Exercise instructions. Check each line of the data for "Wedding" and select those that have it.

Given records.
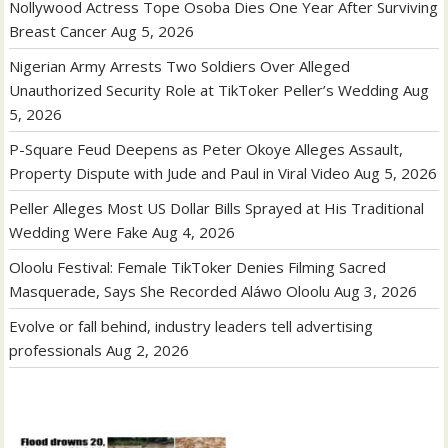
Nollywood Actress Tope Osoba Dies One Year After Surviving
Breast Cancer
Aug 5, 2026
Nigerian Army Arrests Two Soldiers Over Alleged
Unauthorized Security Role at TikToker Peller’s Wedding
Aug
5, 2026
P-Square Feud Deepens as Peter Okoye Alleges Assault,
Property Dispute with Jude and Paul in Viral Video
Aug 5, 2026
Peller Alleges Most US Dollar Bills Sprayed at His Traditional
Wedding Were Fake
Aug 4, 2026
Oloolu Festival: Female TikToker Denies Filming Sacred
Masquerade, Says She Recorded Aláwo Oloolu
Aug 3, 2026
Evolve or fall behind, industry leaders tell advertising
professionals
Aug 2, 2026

...

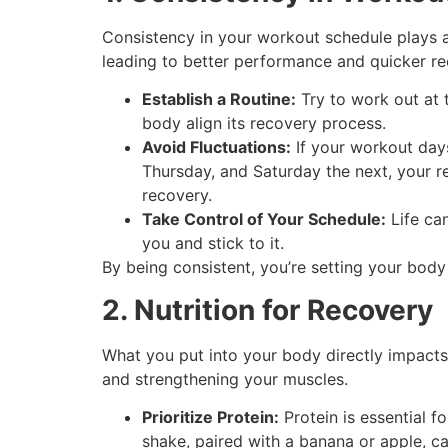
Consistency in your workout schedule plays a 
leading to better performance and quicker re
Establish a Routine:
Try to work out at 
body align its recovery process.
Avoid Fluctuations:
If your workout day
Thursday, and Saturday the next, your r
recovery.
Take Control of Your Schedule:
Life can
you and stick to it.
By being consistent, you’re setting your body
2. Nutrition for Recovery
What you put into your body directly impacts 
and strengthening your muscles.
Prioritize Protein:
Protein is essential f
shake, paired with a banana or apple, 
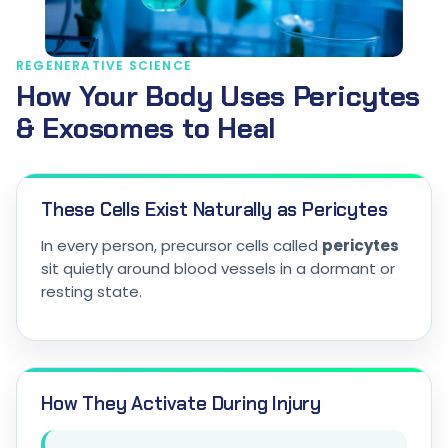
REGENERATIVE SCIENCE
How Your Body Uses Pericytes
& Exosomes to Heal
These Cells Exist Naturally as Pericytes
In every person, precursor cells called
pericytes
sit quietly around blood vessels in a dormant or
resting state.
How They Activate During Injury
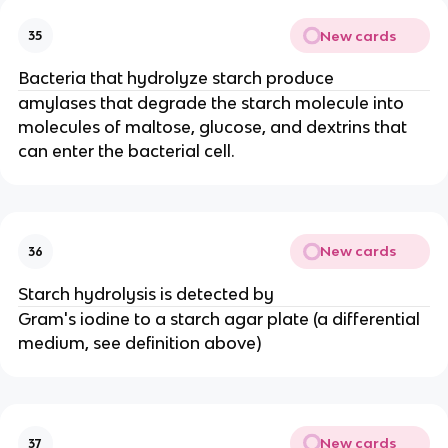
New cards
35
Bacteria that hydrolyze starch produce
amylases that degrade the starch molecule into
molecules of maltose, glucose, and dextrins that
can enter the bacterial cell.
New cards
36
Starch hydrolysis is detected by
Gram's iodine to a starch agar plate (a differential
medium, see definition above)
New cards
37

Task response.
Unauthorized Security Role at TikToker Peller’s Wedding
Wedding Were Fake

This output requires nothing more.